◆ Document extract ◆
((

Is this realism? Yes, in the sense that the picture of the fauna of Africa in the old-fashioned geography book was realistic. There, crowded upon a single page, were all the animals of the dark continent, — lions, elephants, gorillas, hippopotamuses, crocodiles, jackals, — all terrible to behold; while, as if to emphasize their terrors, there was a pacifistic giraffe looking down upon them with a futile smile, as much as to say, ‘It’s a pity that these wild beasts are so bloodthirsty, but that’s the way they are made.’ But the small boy who got his ideas of the continent from the picture would be unduly alarmed. All these animals could be found in Africa, but they were not all in one place. Africa is a large country, and there are sections where a person could walk for a whole day without running much risk of being eaten up by a lion.

To picture a stupid, weak, commonplace character may show artistic skill, but the work fails if the impression is conveyed that everybody is that way. A picture must have light and shade, and they must be properly arranged to be a work of art.

Don’t you think Main Street was very realistic? Yes, and so was Babbitt, and so is Elmer Gantry. But they are presented without charm. The trouble is really in Mr. Sinclair Lewis’s mind. He is not able to look at them humorously and understandingly. He is fidgety. One feels as one does at a dinner party when it is evident that all is not going well with the hostess and she is not able to conceal her uneasiness.

))

◆ Exercise A ◆
Duplicate the section of the passage on realism starting with "To picture a" and going on through "conceal her uneasiness.".
The passage above has no connection to the records that follow.

[Stored data]
((

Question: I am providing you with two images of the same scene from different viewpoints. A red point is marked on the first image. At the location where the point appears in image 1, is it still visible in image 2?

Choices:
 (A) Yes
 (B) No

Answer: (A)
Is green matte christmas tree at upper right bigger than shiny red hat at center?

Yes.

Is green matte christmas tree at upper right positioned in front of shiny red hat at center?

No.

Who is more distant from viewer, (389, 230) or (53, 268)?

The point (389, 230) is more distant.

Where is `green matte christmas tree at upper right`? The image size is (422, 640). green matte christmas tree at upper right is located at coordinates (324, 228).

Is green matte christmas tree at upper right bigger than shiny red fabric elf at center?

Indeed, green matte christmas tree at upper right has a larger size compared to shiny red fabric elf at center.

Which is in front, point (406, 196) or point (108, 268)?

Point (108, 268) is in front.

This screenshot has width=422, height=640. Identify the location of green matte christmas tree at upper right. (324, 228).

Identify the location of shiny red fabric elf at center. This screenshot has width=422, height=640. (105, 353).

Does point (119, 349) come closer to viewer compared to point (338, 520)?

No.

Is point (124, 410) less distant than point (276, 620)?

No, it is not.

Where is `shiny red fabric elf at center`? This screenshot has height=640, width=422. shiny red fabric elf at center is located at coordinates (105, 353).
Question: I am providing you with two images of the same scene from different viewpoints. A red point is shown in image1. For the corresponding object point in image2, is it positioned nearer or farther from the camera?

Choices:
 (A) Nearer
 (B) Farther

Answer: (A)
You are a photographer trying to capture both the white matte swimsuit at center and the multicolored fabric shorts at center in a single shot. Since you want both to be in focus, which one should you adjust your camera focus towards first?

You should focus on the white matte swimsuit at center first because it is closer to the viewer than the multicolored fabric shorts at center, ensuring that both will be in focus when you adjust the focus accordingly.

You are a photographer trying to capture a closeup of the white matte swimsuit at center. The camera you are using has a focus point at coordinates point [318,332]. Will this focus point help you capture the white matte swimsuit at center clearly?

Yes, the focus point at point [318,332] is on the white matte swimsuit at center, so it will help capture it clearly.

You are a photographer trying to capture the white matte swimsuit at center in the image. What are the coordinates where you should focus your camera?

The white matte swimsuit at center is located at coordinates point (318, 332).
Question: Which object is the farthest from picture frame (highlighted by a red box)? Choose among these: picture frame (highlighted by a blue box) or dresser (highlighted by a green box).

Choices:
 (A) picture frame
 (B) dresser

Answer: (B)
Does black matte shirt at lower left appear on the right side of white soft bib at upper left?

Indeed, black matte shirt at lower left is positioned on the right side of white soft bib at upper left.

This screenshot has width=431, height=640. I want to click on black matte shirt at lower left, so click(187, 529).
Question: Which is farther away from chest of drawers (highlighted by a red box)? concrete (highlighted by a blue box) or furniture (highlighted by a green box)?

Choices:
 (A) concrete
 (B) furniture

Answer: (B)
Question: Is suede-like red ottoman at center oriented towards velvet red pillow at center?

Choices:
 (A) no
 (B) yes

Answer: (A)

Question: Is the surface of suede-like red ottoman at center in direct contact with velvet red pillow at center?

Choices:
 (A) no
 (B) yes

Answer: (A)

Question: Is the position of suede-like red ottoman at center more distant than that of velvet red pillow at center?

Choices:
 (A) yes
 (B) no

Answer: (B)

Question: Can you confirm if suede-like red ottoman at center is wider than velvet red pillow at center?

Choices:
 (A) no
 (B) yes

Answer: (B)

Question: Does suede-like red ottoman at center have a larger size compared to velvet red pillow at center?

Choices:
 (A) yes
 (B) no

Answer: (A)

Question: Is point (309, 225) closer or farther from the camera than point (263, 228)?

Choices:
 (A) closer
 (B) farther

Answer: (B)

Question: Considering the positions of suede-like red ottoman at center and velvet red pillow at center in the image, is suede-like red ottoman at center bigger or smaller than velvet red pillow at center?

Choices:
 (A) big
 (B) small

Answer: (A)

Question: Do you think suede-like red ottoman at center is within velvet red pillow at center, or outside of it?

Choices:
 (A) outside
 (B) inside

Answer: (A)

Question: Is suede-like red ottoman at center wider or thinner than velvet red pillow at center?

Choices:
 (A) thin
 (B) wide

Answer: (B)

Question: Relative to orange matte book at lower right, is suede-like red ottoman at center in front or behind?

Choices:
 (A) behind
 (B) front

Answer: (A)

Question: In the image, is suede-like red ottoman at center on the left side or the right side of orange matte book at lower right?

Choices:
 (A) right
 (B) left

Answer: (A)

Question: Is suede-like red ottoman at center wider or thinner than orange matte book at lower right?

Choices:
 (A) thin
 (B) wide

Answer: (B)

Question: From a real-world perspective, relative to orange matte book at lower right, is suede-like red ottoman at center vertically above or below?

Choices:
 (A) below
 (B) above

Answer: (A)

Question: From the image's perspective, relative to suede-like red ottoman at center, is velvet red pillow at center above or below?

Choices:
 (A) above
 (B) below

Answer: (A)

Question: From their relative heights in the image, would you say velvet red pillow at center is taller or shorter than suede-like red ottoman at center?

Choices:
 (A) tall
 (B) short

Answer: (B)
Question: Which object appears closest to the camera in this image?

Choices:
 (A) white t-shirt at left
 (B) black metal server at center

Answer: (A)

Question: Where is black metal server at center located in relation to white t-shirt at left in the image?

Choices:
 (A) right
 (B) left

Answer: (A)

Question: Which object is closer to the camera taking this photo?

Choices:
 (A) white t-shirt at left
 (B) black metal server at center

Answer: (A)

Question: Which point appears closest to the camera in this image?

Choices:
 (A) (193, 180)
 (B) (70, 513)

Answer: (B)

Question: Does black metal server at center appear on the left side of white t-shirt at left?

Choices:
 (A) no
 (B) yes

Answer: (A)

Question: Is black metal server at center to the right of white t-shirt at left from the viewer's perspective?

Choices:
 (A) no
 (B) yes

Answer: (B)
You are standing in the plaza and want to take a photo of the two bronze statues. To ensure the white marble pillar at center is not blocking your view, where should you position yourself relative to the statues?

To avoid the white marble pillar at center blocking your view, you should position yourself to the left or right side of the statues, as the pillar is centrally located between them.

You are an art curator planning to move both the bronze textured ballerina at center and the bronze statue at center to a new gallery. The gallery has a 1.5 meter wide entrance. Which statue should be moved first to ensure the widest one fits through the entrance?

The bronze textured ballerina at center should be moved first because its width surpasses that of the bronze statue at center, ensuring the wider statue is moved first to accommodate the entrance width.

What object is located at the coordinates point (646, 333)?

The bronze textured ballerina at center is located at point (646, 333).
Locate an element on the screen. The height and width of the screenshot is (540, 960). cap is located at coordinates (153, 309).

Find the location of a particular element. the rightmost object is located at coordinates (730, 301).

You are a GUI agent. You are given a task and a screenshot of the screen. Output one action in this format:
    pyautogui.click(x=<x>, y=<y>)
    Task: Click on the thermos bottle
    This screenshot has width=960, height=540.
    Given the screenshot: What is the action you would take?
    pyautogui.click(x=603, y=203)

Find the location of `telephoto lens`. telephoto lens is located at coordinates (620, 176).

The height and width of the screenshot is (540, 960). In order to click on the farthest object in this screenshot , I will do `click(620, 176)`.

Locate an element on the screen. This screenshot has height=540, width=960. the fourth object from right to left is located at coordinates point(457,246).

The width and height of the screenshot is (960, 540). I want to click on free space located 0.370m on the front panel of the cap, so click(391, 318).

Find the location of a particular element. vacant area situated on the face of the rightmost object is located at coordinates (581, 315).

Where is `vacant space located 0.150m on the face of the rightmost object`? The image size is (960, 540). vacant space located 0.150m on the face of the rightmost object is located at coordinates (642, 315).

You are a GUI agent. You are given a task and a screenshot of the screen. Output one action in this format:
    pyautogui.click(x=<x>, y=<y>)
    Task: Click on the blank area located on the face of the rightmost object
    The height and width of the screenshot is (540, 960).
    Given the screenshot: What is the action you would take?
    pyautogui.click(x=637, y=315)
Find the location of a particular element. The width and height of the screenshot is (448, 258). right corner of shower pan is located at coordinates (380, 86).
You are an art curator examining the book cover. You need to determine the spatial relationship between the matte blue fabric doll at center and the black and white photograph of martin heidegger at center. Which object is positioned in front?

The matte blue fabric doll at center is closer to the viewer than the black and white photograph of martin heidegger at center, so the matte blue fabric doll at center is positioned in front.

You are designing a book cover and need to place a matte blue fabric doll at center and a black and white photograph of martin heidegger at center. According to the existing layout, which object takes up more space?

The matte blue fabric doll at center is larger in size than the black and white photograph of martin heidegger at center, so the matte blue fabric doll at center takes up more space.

))

◆ Exercise B ◆
From the records, set down word for word the lines starting with the line with "Find the location of a particular element. vacant" and going on through the line with "coordinates (642, 315).".

◆ Final answer A ◆
To picture a stupid, weak, commonplace character may show artistic skill, but the work fails if the impression is conveyed that everybody is that way. A picture must have light and shade, and they must be properly arranged to be a work of art.

Don’t you think Main Street was very realistic? Yes, and so was Babbitt, and so is Elmer Gantry. But they are presented without charm. The trouble is really in Mr. Sinclair Lewis’s mind. He is not able to look at them humorously and understandingly. He is fidgety. One feels as one does at a dinner party when it is evident that all is not going well with the hostess and she is not able to conceal her uneasiness.

◆ Final answer B ◆
Find the location of a particular element. vacant area situated on the face of the rightmost object is located at coordinates (581, 315).

Where is `vacant space located 0.150m on the face of the rightmost object`? The image size is (960, 540). vacant space located 0.150m on the face of the rightmost object is located at coordinates (642, 315).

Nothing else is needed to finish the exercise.